What you are asked to do: From the records below, extract only the lines running from the line with "p_y^2c^2 + p_z^2c^2\\" to the line with "E^2 &= \left[\gamma", both lines included, reproducing them exactly.

Provided records:

────────────────────────────────────────

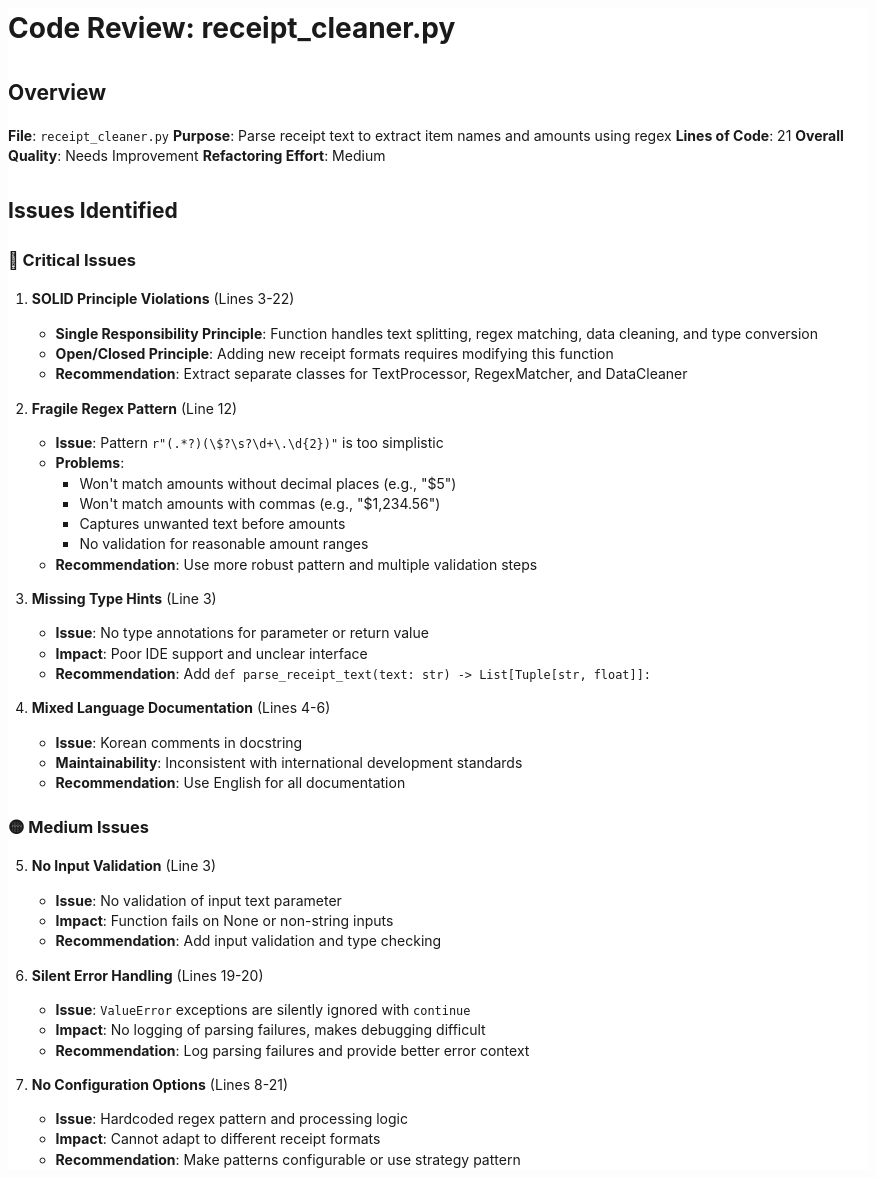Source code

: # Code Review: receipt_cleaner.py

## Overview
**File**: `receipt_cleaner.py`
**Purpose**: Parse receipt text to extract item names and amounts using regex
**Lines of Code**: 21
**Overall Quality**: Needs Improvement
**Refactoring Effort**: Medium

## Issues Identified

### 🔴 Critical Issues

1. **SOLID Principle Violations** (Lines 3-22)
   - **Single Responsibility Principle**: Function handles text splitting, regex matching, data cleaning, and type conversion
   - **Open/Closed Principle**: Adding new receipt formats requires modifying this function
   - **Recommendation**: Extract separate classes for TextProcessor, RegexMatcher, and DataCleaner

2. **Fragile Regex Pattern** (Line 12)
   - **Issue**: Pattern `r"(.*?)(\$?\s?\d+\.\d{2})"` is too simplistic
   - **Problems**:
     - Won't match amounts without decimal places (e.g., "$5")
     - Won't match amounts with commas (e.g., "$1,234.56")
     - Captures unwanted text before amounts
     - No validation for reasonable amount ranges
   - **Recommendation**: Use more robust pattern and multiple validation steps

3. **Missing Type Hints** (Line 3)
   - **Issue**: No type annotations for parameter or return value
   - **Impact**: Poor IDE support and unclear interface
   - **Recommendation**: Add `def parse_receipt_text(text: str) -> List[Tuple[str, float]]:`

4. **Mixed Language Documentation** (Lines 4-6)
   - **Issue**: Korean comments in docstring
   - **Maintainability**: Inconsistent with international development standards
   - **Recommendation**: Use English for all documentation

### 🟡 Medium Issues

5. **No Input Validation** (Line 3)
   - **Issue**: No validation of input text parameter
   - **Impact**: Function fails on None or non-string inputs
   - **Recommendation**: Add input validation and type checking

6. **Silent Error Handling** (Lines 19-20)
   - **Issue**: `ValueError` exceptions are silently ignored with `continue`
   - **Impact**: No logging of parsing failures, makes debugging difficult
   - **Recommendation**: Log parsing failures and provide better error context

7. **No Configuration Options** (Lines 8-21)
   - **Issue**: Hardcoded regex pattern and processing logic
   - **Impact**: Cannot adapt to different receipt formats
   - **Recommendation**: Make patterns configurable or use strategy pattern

────────────────────────────────────────

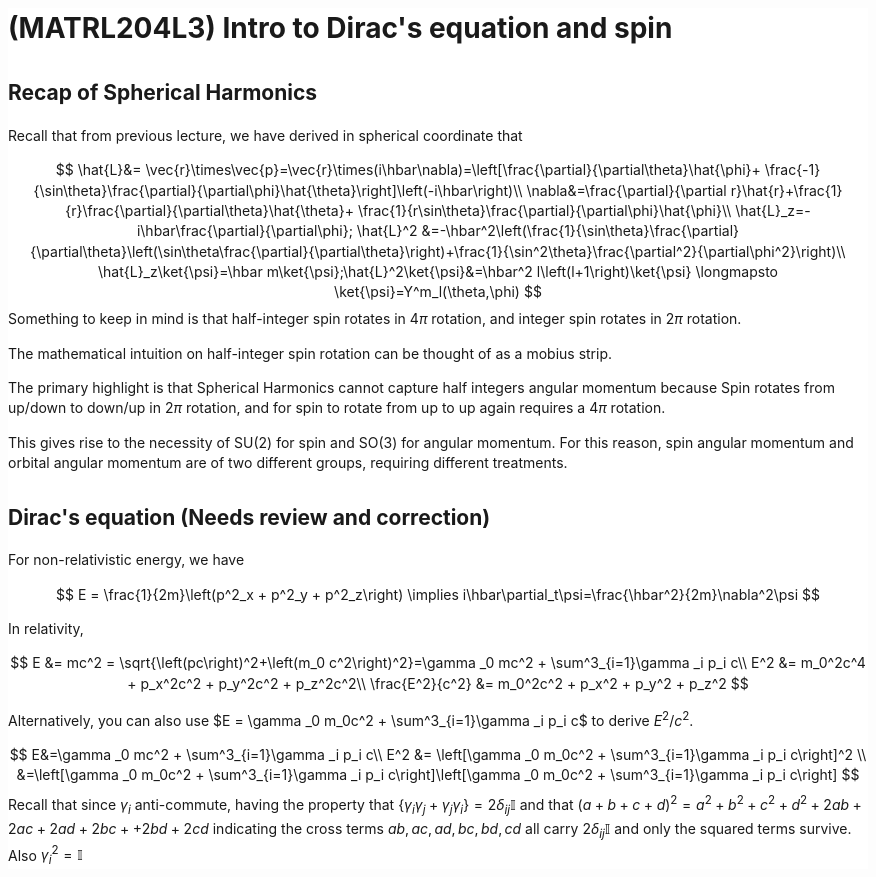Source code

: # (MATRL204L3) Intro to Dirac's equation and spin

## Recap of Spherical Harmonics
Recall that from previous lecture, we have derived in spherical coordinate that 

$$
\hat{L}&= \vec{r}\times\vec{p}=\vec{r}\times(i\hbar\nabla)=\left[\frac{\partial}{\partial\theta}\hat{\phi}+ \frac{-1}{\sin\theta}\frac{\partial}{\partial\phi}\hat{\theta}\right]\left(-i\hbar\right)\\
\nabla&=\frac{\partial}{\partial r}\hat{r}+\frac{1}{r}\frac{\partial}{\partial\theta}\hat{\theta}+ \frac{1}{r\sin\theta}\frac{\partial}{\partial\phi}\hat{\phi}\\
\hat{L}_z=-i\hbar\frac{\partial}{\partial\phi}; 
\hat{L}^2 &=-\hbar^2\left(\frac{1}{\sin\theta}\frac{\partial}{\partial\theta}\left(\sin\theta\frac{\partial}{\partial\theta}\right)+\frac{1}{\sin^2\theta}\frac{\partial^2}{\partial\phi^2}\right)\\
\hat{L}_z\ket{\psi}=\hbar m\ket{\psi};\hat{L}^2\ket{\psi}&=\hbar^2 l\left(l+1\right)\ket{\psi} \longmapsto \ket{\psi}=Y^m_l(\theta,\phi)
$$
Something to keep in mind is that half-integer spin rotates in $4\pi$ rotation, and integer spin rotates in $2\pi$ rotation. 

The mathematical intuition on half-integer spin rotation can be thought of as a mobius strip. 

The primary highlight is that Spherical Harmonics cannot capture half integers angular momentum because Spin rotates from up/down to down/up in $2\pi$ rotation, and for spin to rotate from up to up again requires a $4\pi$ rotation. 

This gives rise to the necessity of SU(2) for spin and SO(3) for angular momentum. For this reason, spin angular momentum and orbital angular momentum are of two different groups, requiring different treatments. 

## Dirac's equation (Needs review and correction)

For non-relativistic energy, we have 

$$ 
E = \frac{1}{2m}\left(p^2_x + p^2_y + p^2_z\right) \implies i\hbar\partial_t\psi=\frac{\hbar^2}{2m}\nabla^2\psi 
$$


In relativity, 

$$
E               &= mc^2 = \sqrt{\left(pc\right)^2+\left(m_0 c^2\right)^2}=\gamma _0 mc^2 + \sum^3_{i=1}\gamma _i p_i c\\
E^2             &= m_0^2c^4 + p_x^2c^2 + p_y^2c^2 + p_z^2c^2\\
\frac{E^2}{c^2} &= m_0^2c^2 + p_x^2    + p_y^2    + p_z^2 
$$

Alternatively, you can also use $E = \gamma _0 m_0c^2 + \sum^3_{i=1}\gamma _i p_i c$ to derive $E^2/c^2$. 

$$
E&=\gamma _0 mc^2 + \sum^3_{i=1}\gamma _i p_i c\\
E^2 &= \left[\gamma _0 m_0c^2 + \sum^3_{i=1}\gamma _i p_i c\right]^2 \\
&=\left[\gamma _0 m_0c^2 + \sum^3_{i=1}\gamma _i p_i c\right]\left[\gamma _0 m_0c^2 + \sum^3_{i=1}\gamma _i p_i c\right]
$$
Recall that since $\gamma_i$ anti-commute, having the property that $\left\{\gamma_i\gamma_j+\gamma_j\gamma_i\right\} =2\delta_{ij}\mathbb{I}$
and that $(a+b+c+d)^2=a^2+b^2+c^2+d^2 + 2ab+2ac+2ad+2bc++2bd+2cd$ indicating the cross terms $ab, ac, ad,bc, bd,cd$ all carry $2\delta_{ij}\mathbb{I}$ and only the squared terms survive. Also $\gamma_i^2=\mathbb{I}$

────────────────────────────────────────

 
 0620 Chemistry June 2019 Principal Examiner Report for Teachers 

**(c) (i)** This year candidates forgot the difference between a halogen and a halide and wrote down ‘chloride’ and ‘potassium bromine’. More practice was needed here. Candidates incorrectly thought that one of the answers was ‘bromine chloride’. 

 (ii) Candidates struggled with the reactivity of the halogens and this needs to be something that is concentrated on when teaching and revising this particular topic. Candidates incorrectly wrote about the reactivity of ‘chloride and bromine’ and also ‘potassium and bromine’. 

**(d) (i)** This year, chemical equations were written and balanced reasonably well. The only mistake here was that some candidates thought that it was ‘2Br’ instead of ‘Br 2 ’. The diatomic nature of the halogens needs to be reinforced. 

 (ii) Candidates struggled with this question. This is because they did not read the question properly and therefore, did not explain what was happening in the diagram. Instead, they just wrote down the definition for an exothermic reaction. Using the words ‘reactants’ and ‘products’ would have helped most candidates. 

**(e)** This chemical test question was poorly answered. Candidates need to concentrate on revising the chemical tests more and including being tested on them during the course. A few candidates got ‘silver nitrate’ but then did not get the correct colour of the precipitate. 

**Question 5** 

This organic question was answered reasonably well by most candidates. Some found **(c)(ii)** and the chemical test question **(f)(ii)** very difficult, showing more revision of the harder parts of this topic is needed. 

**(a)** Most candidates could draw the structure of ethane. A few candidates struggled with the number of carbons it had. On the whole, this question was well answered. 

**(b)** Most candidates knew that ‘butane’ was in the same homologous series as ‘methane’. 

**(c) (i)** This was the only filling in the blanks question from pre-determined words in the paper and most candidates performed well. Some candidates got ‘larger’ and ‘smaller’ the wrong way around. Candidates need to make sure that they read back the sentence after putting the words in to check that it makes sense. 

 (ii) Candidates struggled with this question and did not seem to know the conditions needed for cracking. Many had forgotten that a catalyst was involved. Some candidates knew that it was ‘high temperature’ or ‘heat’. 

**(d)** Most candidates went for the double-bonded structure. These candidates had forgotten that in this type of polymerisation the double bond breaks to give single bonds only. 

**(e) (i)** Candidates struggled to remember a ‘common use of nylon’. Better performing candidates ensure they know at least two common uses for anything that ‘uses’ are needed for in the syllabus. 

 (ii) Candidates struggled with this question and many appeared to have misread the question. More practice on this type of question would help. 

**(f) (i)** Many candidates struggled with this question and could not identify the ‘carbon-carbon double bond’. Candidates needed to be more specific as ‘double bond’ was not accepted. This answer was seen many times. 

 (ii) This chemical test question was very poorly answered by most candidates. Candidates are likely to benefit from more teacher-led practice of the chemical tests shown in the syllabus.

────────────────────────────────────────

Solved exercise:
E^2             &= m_0^2c^4 + p_x^2c^2 + p_y^2c^2 + p_z^2c^2\\
\frac{E^2}{c^2} &= m_0^2c^2 + p_x^2    + p_y^2    + p_z^2 
$$

Alternatively, you can also use $E = \gamma _0 m_0c^2 + \sum^3_{i=1}\gamma _i p_i c$ to derive $E^2/c^2$. 

$$
E&=\gamma _0 mc^2 + \sum^3_{i=1}\gamma _i p_i c\\
E^2 &= \left[\gamma _0 m_0c^2 + \sum^3_{i=1}\gamma _i p_i c\right]^2 \\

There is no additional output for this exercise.